Posted by: Chris Scott | October 5, 2006 2:45 PM
I don't really have a problem with it either as long as there's disclosure, but Josh I'm not 100% in agreement that everybody wins if there is disclosure. Yes, the advertiser gets its Googlejuice and product mentions, and the blogger gets paid. But they also both lose in a way. The blogger's audience will probably not appreciate all the "product placement" in the posts, and they'll know that the product mentions were bought and not necessarily a genuine opinion so they're not necessarily worth much from the reader's perspective in terms of being a trusted review. The blogger may lose some traffic as a result.
Posted by: Laura | October 6, 2006 7:57 PM
Laura: my PPP research shows audience growth as bloggers embrace PPP, its quality rating system and its community of 'posties' sharing best-blogging-practices -- likely because blogging frequency goes up with a revenue model, blog topic diversity grows, and best practices start to pay dividends. Revenue models often create this kind of discipline and drive to quality for previously volunteer marketplaces.
Another thing revenue models do is bring new people to consumer content creation; along with diverse knowledge, skills, experiences and perspectives. Unless you believe "only certain people should be allowed to play", that growing influence of the blogging masses is part of what worries the elites, conciously or not.
Posted by: Dan... | October 7, 2006 2:15 AM
Dan,
There's also a revenue model in dealing street drugs, but that makes it neither ethical nor wise to do so.
Posted by: shel israel | October 7, 2006 1:09 PM
Shel: either purposely or on accident, you misinterpret my message to Laura around revenue models (and whether PPP content generators may lose or gain audience). The message is that revenue models, combined with quality rating systems like PPP's will drive markets toward quality and raise the value and diversity of the entire market.
Your comparison to illegal activities like drug dealing (and Arrington's comparison to statutory rape) is just more of the FUD so prevalently used by the elites so far -- and that's just sad. There will always be exceptions in open markets, but my research from inside and outside the platform doesn't support the FUD being spread.
That said, if you believe PPP should act like a government entity that tells people how to write their blogs then I worry we'll never get past the FUD. If, however, you understand that you, Arrington and other elites all make a personal choice about how to author your blog and other, lesser-known bloggers, have that same right then we may actually get somewhere.

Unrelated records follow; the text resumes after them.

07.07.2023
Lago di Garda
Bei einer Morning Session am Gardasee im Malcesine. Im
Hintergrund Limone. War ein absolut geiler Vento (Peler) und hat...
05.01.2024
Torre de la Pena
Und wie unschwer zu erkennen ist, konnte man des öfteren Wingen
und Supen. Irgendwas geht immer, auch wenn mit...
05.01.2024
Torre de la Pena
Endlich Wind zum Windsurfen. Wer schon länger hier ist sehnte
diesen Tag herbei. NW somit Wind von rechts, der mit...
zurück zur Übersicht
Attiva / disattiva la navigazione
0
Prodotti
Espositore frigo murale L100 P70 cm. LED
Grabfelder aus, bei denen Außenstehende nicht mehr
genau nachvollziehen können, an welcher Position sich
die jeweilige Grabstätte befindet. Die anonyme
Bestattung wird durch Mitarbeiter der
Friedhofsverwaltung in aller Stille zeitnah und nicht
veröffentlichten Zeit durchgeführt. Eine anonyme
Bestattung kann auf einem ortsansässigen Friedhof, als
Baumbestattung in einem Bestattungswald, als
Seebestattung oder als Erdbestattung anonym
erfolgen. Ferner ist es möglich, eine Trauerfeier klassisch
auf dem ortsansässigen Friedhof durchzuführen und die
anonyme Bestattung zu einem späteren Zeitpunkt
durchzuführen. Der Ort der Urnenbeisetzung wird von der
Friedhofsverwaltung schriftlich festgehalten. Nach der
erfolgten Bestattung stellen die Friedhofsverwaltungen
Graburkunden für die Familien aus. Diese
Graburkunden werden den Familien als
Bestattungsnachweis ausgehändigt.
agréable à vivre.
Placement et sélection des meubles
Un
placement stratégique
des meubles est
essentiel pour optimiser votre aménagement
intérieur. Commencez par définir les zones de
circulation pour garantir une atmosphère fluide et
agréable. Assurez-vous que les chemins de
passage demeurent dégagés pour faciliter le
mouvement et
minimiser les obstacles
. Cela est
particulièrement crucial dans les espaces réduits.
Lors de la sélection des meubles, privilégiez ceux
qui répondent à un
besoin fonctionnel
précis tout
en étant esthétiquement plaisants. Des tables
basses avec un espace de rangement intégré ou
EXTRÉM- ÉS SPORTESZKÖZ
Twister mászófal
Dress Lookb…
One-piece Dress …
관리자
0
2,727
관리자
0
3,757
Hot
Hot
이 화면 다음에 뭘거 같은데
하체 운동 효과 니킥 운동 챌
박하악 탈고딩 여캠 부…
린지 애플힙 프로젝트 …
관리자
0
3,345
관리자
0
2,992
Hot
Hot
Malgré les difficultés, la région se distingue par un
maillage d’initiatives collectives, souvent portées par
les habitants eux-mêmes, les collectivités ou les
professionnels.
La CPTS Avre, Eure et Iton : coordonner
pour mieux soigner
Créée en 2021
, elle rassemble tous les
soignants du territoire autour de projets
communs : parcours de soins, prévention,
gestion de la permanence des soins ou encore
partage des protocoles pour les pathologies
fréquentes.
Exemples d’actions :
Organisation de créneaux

Posted by: Dan... | October 7, 2006 5:41 PM
Hey Josh! I am a PR major at Auburn University, and I am in Robert French's PR Style and Design class that you visited. It was so refreshing to talk to someone who has made a living through social media online especially through blogging since Robert has put such a focus on the growing popularity of blogging. It was so interesting to hear you talk about all the different ways you have been able to help various companies through blogging. I liked your story about how you were able to help Shell figure out the problem with the price differentiation between those two gas stations that were in close proximity to one another. I also found it interesting that many companies do not realize they have negative criticism when their names are googled. Keep up the good work!